- [Exercise goal]: Check every line below for the string "valider". Copy the ones that have it.

- [Data to process]:
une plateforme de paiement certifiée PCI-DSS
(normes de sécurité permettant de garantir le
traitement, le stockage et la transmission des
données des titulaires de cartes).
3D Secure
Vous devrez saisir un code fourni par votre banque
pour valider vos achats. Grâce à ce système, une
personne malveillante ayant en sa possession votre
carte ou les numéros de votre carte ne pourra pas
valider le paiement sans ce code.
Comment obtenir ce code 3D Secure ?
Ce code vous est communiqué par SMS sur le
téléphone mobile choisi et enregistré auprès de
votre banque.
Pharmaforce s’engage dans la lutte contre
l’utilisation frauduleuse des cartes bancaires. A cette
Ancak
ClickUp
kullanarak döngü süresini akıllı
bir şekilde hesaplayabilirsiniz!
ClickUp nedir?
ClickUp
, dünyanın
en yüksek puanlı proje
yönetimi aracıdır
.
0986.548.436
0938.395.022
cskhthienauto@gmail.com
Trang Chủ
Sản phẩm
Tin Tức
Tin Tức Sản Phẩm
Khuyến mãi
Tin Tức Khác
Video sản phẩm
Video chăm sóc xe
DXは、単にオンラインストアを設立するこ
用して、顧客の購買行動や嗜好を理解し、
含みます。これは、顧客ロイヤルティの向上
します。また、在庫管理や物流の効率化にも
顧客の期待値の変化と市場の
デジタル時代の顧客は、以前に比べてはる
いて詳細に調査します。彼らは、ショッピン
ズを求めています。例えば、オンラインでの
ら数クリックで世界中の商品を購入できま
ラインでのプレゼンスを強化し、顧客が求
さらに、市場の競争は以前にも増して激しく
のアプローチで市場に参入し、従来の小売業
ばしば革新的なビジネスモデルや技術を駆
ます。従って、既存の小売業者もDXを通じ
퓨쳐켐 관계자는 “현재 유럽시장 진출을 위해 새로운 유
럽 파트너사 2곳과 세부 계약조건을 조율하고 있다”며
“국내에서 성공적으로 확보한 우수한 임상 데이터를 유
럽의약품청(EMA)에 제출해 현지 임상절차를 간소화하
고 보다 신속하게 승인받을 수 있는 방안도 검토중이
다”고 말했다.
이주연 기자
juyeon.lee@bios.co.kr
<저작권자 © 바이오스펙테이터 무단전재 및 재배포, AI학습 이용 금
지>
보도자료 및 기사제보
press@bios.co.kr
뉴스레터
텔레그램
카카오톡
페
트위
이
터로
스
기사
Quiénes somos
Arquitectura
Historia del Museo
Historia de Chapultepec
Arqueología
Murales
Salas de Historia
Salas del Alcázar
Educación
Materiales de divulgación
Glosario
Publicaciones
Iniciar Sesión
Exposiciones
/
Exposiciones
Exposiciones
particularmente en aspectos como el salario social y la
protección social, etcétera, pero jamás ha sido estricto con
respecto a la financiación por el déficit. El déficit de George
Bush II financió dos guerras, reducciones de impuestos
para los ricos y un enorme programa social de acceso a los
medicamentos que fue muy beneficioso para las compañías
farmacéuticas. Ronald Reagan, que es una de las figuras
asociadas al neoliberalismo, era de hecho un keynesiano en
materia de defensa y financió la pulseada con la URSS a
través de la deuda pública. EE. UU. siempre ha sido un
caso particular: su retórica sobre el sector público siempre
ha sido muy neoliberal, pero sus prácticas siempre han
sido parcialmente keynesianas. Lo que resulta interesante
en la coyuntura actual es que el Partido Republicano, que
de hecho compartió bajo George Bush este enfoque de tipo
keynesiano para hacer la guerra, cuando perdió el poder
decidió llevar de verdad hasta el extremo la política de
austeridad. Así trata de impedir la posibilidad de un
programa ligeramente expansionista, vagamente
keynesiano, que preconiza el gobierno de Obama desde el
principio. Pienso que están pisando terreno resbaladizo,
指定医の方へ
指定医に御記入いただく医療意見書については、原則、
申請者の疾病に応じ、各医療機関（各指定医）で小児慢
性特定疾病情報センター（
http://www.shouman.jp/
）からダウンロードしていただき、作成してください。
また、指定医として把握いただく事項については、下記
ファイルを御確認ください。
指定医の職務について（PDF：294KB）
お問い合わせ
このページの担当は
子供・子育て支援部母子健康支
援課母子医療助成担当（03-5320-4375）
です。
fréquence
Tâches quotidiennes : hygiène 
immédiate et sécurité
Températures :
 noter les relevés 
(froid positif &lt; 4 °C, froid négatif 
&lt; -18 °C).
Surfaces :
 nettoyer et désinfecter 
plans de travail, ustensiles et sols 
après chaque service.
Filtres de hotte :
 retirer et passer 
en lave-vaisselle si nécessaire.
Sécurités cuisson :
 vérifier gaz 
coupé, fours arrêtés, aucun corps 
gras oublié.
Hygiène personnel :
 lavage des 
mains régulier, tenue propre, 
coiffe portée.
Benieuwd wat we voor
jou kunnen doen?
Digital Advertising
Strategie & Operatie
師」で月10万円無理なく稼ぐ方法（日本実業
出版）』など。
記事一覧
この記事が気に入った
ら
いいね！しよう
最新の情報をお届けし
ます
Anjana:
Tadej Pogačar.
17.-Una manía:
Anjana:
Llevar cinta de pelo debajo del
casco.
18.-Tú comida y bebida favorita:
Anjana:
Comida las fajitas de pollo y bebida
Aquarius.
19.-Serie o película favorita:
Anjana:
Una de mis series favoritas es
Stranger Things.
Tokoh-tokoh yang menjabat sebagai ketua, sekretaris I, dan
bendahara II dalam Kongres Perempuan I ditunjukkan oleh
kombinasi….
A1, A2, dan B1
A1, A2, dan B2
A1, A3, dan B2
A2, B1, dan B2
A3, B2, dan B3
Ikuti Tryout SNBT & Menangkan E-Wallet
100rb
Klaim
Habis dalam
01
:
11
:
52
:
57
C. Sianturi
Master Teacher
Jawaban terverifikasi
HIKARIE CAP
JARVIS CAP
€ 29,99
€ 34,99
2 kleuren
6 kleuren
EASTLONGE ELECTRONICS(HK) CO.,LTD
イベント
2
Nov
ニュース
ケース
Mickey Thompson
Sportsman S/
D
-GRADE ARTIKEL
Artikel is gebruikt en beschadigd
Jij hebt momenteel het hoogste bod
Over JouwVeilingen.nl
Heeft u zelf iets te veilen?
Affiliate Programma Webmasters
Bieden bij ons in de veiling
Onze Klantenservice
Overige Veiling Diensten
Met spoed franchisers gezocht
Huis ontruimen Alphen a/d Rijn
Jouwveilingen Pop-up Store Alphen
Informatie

- [Solution to the problem]:
pour valider vos achats. Grâce à ce système, une
valider le paiement sans ce code.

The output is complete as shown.